Afroditi Grigoropoulou, Jaime Garcia Marquez, Marlene Schürz

Examples

# Download test data into the temporary R folder
# or define a different directory
my_directory <- tempdir()
download_test_data(my_directory)

# Define full path to the sub-catchment ID .tif layer
subc_raster <-  paste0(my_directory, "/hydrography90m_test_data",
                       "/subcatchment_1264942.tif")

# Define the directory where the output will be stored
output_folder <- paste0(my_directory, "/hydrography90m_test_data/output")
# Create output folder if it doesn't exist
if(!dir.exists(output_folder)) dir.create(output_folder)

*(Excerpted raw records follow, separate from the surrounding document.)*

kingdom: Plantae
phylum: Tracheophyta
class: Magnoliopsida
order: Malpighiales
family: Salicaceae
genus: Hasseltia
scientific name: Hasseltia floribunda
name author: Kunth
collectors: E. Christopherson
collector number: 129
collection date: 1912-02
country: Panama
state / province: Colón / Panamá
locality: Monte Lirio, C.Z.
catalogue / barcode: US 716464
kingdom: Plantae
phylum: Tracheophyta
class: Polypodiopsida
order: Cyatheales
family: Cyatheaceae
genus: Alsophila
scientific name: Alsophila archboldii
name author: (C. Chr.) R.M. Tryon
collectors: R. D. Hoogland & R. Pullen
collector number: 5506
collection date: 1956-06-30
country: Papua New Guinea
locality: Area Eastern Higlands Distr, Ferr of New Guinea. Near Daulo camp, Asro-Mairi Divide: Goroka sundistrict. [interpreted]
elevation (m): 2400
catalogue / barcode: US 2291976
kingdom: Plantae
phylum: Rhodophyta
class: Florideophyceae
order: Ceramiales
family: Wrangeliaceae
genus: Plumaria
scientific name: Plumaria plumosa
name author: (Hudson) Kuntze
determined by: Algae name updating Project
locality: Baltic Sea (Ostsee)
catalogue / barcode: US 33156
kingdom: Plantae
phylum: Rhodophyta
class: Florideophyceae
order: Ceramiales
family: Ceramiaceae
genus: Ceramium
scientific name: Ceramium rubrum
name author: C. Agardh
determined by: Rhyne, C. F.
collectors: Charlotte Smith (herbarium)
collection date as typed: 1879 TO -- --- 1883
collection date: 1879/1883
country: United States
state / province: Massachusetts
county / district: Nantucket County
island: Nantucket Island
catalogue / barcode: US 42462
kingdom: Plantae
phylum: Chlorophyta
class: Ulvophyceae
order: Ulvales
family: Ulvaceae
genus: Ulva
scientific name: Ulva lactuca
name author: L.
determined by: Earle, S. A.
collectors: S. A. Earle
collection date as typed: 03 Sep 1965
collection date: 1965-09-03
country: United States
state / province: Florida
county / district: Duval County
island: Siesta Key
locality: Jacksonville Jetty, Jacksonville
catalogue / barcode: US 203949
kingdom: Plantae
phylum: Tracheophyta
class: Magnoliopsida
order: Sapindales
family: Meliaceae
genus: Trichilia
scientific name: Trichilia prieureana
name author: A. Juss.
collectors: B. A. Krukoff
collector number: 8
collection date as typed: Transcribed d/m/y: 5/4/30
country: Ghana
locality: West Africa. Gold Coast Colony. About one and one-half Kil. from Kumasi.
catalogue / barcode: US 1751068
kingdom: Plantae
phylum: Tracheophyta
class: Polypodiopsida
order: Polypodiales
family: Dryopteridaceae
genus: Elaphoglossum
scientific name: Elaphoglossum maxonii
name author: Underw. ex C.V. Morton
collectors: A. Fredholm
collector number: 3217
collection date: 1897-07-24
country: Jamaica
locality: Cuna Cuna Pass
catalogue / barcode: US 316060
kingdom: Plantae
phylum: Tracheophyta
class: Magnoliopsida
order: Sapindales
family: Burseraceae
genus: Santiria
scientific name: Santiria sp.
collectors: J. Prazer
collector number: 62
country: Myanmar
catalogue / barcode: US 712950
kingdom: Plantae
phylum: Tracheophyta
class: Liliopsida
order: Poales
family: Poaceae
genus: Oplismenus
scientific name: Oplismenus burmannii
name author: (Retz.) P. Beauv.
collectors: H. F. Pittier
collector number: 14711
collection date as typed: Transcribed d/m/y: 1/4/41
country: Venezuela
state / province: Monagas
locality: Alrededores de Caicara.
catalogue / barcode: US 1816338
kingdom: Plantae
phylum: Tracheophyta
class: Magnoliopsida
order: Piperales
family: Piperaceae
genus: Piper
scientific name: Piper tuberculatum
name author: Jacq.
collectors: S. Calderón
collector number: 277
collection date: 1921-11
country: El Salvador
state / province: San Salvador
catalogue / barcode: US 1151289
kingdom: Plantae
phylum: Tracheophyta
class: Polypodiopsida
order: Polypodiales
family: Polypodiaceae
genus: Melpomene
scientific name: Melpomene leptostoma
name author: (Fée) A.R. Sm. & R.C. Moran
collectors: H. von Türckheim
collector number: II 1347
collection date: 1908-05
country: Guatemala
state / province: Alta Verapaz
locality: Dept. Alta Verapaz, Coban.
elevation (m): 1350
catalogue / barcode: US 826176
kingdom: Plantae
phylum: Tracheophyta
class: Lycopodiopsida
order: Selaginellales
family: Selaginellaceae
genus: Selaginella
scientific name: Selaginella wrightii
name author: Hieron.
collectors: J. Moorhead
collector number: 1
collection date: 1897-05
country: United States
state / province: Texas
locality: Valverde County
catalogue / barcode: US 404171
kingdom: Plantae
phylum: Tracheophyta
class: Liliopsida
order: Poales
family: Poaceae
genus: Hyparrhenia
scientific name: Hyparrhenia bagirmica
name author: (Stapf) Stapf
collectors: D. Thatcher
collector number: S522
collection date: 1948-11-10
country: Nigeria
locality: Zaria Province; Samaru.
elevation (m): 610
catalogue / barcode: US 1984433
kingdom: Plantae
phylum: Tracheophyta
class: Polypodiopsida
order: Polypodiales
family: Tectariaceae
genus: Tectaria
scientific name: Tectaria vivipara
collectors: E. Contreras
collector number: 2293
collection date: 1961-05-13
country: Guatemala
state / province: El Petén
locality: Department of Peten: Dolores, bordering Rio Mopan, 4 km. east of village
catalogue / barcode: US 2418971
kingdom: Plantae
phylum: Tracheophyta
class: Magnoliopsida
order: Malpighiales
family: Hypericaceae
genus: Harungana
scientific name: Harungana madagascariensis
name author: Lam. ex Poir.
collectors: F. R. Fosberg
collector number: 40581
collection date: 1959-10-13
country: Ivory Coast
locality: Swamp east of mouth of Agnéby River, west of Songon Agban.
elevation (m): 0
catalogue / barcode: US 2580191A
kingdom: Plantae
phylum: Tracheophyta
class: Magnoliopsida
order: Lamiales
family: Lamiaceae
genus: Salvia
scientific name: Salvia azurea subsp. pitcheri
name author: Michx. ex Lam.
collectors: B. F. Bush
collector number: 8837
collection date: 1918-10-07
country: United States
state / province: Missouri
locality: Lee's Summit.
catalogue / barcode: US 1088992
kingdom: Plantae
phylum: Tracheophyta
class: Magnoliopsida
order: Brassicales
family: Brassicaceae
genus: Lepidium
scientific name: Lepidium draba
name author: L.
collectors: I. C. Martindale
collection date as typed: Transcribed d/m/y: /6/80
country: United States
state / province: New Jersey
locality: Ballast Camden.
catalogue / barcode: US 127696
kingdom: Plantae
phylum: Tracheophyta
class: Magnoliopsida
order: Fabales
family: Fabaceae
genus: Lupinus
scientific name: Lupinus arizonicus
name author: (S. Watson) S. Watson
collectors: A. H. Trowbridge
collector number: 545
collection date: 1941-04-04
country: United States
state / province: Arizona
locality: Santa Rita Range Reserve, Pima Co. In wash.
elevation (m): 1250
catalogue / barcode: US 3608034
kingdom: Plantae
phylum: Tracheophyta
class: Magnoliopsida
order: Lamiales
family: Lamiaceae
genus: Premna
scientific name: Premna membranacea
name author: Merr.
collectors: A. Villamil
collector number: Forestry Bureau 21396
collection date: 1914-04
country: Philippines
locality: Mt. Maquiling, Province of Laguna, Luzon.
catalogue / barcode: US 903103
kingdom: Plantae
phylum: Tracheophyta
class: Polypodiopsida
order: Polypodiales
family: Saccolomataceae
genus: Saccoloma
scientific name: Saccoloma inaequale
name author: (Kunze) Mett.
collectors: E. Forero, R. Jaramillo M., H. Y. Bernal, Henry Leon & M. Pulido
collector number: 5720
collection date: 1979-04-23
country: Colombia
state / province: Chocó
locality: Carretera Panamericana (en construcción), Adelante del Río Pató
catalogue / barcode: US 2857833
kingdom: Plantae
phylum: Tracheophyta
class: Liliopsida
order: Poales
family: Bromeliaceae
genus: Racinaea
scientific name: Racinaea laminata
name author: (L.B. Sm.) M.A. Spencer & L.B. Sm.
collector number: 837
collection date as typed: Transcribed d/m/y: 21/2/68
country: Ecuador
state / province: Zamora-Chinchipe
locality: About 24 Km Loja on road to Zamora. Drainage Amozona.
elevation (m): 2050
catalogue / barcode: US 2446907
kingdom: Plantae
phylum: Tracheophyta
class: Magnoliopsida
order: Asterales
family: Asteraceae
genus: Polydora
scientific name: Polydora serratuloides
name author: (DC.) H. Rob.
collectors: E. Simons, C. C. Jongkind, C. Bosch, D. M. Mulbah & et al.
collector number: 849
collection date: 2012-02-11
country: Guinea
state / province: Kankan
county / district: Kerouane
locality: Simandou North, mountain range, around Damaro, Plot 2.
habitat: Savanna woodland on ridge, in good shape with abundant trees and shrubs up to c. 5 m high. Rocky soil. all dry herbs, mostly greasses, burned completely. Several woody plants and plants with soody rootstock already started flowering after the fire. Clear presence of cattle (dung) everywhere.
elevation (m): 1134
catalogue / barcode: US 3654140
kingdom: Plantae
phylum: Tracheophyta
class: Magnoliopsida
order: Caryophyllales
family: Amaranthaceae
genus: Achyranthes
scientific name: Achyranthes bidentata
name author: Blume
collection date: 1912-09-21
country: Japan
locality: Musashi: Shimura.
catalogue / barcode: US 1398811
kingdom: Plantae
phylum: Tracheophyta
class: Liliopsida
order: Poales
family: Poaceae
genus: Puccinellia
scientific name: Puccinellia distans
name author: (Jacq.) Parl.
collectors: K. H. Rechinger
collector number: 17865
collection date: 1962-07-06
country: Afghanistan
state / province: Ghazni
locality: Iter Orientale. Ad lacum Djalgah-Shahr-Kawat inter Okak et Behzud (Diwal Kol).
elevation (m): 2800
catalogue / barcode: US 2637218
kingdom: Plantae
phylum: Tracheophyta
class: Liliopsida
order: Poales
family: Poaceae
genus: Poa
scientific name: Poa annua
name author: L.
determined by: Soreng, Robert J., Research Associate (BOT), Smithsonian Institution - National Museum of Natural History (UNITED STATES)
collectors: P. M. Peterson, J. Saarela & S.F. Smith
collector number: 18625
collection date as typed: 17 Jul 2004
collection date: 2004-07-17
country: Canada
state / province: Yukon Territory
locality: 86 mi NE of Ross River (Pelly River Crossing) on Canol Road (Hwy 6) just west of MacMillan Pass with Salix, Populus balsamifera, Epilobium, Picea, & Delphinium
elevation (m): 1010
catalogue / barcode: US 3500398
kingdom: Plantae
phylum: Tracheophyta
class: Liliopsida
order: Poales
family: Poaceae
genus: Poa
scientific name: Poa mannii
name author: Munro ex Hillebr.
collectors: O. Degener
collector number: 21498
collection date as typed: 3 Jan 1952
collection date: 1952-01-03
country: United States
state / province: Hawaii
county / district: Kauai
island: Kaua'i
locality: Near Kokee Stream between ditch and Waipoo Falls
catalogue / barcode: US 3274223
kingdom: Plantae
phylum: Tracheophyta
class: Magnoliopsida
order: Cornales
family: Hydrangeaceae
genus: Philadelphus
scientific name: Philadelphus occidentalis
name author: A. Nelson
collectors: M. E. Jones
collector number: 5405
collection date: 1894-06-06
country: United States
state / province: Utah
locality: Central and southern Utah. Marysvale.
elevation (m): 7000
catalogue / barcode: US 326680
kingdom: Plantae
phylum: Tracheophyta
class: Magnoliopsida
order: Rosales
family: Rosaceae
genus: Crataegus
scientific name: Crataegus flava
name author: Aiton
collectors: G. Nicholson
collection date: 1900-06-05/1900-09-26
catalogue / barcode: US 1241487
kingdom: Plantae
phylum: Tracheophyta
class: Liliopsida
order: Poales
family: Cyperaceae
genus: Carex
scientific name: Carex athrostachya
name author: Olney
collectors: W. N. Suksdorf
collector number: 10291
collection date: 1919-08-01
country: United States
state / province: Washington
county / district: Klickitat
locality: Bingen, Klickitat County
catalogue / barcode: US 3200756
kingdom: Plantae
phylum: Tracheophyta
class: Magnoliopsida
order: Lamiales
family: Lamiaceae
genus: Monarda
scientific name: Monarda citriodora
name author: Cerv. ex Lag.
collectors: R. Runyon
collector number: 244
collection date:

# Calculate the zonal statistics for all sub-catchments for two variables
stat <- extract_zonal_stat(data_dir = paste0(my_directory,
                                             "/hydrography90m_test_data"),
                           subc_id = c(513837216, 513841103,
                                       513850467, 513868394,
                                       513870312),
                           subc_layer = subc_raster,
                           var_layer = c("spi_1264942.tif",
                                         "sti_1264942.tif"),
                           out_dir = output_folder,
                           file_name = "zonal_statistics.csv",
                           n_cores = 2)
# Show output table
stat